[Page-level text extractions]
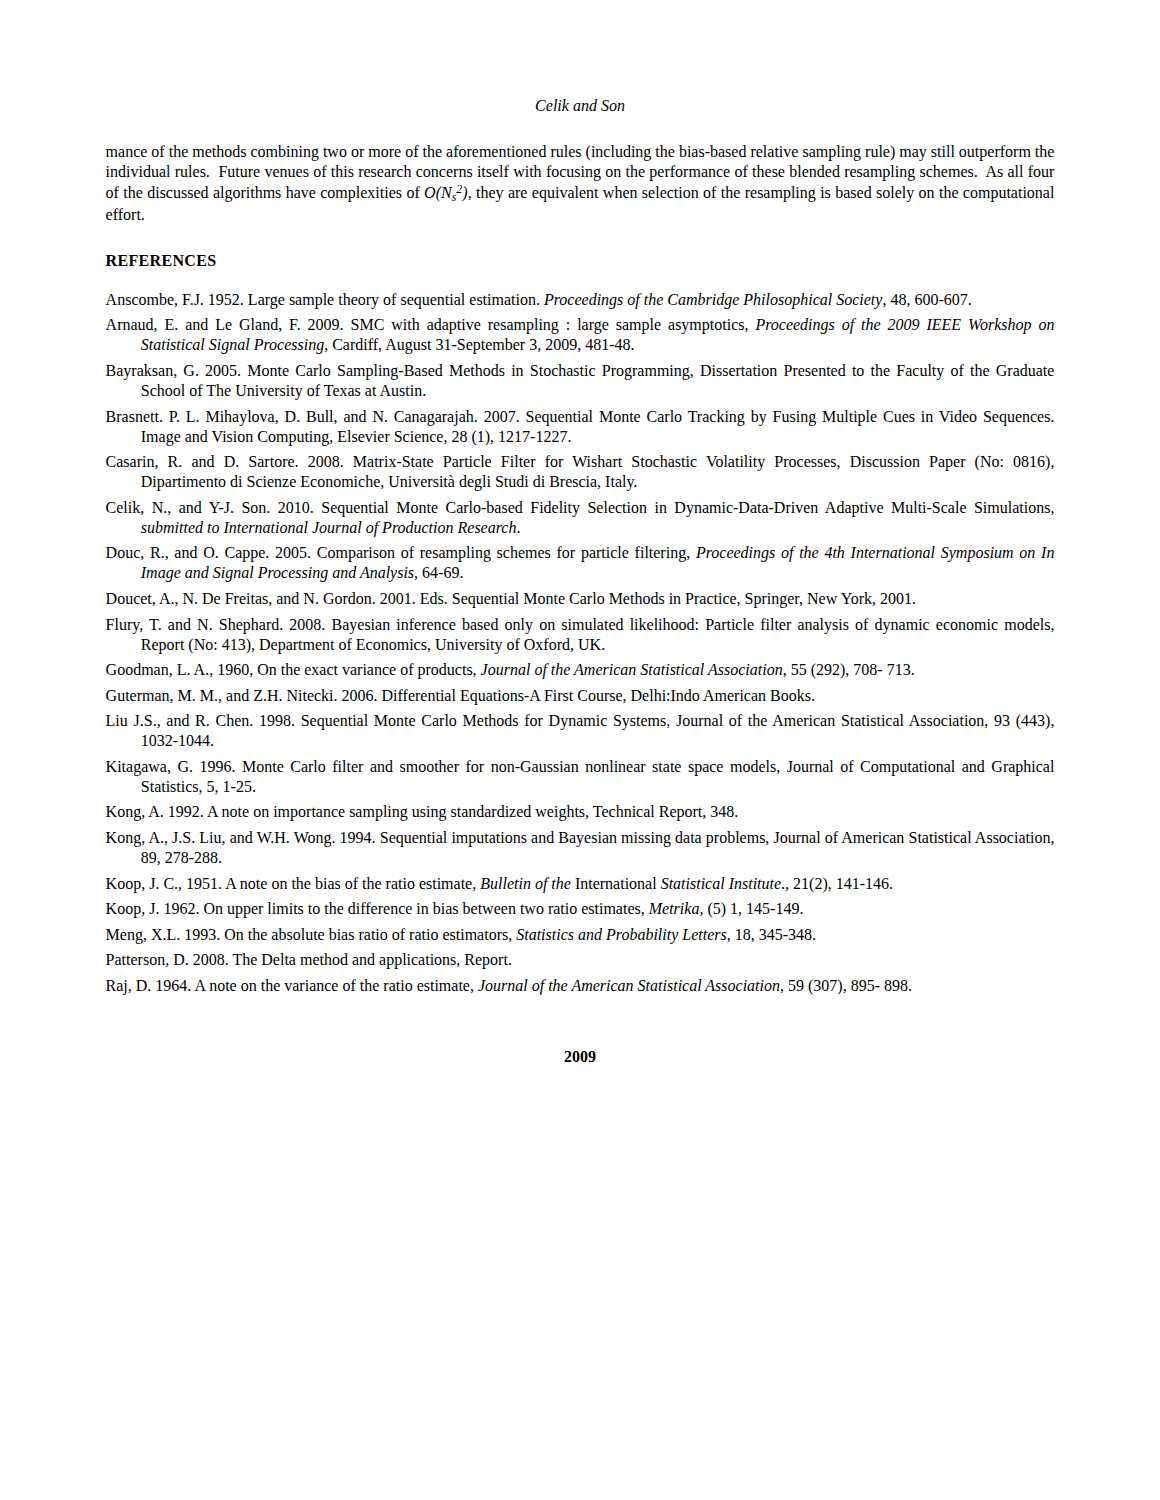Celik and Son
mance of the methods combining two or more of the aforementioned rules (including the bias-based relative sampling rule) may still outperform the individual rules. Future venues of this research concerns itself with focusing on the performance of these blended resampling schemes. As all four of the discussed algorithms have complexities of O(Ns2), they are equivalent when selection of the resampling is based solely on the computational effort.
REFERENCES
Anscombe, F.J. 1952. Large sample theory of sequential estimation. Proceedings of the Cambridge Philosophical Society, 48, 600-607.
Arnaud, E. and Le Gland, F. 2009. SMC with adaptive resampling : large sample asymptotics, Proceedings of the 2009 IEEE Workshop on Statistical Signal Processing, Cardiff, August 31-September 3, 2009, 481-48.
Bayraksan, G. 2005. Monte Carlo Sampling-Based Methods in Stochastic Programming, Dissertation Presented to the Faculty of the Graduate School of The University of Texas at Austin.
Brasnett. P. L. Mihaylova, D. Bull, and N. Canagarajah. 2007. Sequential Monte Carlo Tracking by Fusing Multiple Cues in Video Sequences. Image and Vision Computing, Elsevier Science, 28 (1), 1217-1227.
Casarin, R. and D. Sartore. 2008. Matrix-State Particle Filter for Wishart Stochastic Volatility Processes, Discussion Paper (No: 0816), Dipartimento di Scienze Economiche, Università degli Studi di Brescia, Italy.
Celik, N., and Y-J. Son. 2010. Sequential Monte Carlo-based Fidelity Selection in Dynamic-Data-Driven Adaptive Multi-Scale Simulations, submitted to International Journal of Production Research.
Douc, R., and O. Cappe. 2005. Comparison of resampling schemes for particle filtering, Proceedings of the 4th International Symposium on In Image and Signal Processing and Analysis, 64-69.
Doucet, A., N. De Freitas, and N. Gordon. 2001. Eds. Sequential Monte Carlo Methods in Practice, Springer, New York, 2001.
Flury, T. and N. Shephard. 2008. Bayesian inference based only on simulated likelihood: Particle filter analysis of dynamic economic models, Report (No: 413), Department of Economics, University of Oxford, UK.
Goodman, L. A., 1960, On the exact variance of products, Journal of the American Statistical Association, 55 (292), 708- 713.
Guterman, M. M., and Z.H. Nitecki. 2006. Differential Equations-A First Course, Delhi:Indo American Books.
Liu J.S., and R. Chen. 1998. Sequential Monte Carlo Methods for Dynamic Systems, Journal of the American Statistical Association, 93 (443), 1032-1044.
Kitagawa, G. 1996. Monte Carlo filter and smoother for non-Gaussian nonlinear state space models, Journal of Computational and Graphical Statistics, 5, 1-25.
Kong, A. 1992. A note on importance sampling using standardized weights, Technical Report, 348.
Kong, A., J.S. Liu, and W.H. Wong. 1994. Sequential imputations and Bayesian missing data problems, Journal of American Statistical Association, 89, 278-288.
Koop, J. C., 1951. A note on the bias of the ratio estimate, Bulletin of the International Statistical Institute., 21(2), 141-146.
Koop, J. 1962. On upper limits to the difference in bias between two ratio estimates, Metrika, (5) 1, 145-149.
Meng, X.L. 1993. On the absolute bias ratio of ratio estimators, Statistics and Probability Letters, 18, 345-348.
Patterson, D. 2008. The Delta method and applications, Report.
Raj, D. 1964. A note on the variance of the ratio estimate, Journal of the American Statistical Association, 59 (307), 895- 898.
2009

# Problem description:
The data is to be printed again exactly, but without its pictures.

# Response area:
Celik and Son
mance of the methods combining two or more of the aforementioned rules (including the bias-based relative sampling rule) may still outperform the individual rules. Future venues of this research concerns itself with focusing on the performance of these blended resampling schemes. As all four of the discussed algorithms have complexities of O(Ns2), they are equivalent when selection of the resampling is based solely on the computational effort.
REFERENCES
Anscombe, F.J. 1952. Large sample theory of sequential estimation. Proceedings of the Cambridge Philosophical Society, 48, 600-607.
Arnaud, E. and Le Gland, F. 2009. SMC with adaptive resampling : large sample asymptotics, Proceedings of the 2009 IEEE Workshop on Statistical Signal Processing, Cardiff, August 31-September 3, 2009, 481-48.
Bayraksan, G. 2005. Monte Carlo Sampling-Based Methods in Stochastic Programming, Dissertation Presented to the Faculty of the Graduate School of The University of Texas at Austin.
Brasnett. P. L. Mihaylova, D. Bull, and N. Canagarajah. 2007. Sequential Monte Carlo Tracking by Fusing Multiple Cues in Video Sequences. Image and Vision Computing, Elsevier Science, 28 (1), 1217-1227.
Casarin, R. and D. Sartore. 2008. Matrix-State Particle Filter for Wishart Stochastic Volatility Processes, Discussion Paper (No: 0816), Dipartimento di Scienze Economiche, Università degli Studi di Brescia, Italy.
Celik, N., and Y-J. Son. 2010. Sequential Monte Carlo-based Fidelity Selection in Dynamic-Data-Driven Adaptive Multi-Scale Simulations, submitted to International Journal of Production Research.
Douc, R., and O. Cappe. 2005. Comparison of resampling schemes for particle filtering, Proceedings of the 4th International Symposium on In Image and Signal Processing and Analysis, 64-69.
Doucet, A., N. De Freitas, and N. Gordon. 2001. Eds. Sequential Monte Carlo Methods in Practice, Springer, New York, 2001.
Flury, T. and N. Shephard. 2008. Bayesian inference based only on simulated likelihood: Particle filter analysis of dynamic economic models, Report (No: 413), Department of Economics, University of Oxford, UK.
Goodman, L. A., 1960, On the exact variance of products, Journal of the American Statistical Association, 55 (292), 708- 713.
Guterman, M. M., and Z.H. Nitecki. 2006. Differential Equations-A First Course, Delhi:Indo American Books.
Liu J.S., and R. Chen. 1998. Sequential Monte Carlo Methods for Dynamic Systems, Journal of the American Statistical Association, 93 (443), 1032-1044.
Kitagawa, G. 1996. Monte Carlo filter and smoother for non-Gaussian nonlinear state space models, Journal of Computational and Graphical Statistics, 5, 1-25.
Kong, A. 1992. A note on importance sampling using standardized weights, Technical Report, 348.
Kong, A., J.S. Liu, and W.H. Wong. 1994. Sequential imputations and Bayesian missing data problems, Journal of American Statistical Association, 89, 278-288.
Koop, J. C., 1951. A note on the bias of the ratio estimate, Bulletin of the International Statistical Institute., 21(2), 141-146.
Koop, J. 1962. On upper limits to the difference in bias between two ratio estimates, Metrika, (5) 1, 145-149.
Meng, X.L. 1993. On the absolute bias ratio of ratio estimators, Statistics and Probability Letters, 18, 345-348.
Patterson, D. 2008. The Delta method and applications, Report.
Raj, D. 1964. A note on the variance of the ratio estimate, Journal of the American Statistical Association, 59 (307), 895- 898.
2009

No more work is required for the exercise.